------ Extracted information ------

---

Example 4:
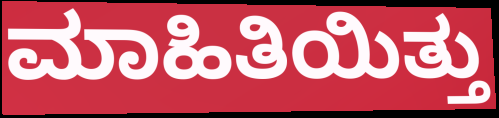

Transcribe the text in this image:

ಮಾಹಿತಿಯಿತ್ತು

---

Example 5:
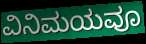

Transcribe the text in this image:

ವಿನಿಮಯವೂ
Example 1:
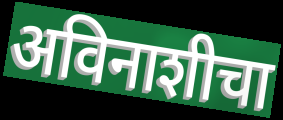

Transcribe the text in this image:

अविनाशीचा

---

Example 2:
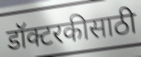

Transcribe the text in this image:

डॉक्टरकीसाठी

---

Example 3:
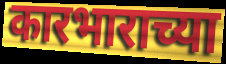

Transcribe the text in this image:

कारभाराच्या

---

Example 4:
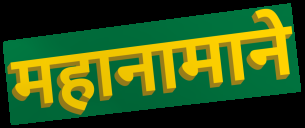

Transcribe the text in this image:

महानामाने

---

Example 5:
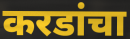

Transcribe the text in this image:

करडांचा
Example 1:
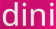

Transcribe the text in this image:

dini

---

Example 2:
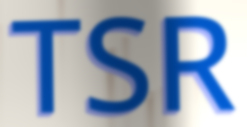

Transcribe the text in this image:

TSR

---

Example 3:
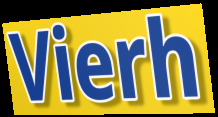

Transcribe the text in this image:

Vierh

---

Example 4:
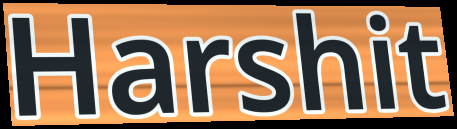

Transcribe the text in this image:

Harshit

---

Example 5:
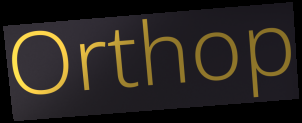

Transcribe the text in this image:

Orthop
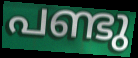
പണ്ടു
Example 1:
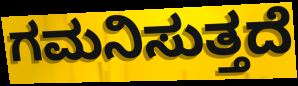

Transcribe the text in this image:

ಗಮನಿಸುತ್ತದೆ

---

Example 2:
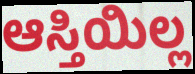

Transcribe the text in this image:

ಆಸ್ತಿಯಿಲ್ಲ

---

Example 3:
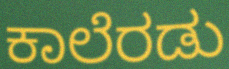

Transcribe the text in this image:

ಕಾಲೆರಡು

------

## [Work instructions]
Please print all of the records above exactly, omitting each picture.

## [Solution to the exercise]
---

Example 4:

Transcribe the text in this image:

ಮಾಹಿತಿಯಿತ್ತು

---

Example 5:

Transcribe the text in this image:

ವಿನಿಮಯವೂ
Example 1:

Transcribe the text in this image:

अविनाशीचा

---

Example 2:

Transcribe the text in this image:

डॉक्टरकीसाठी

---

Example 3:

Transcribe the text in this image:

कारभाराच्या

---

Example 4:

Transcribe the text in this image:

महानामाने

---

Example 5:

Transcribe the text in this image:

करडांचा
Example 1:

Transcribe the text in this image:

dini

---

Example 2:

Transcribe the text in this image:

TSR

---

Example 3:

Transcribe the text in this image:

Vierh

---

Example 4:

Transcribe the text in this image:

Harshit

---

Example 5:

Transcribe the text in this image:

Orthop
പണ്ടു
Example 1:

Transcribe the text in this image:

ಗಮನಿಸುತ್ತದೆ

---

Example 2:

Transcribe the text in this image:

ಆಸ್ತಿಯಿಲ್ಲ

---

Example 3:

Transcribe the text in this image:

ಕಾಲೆರಡು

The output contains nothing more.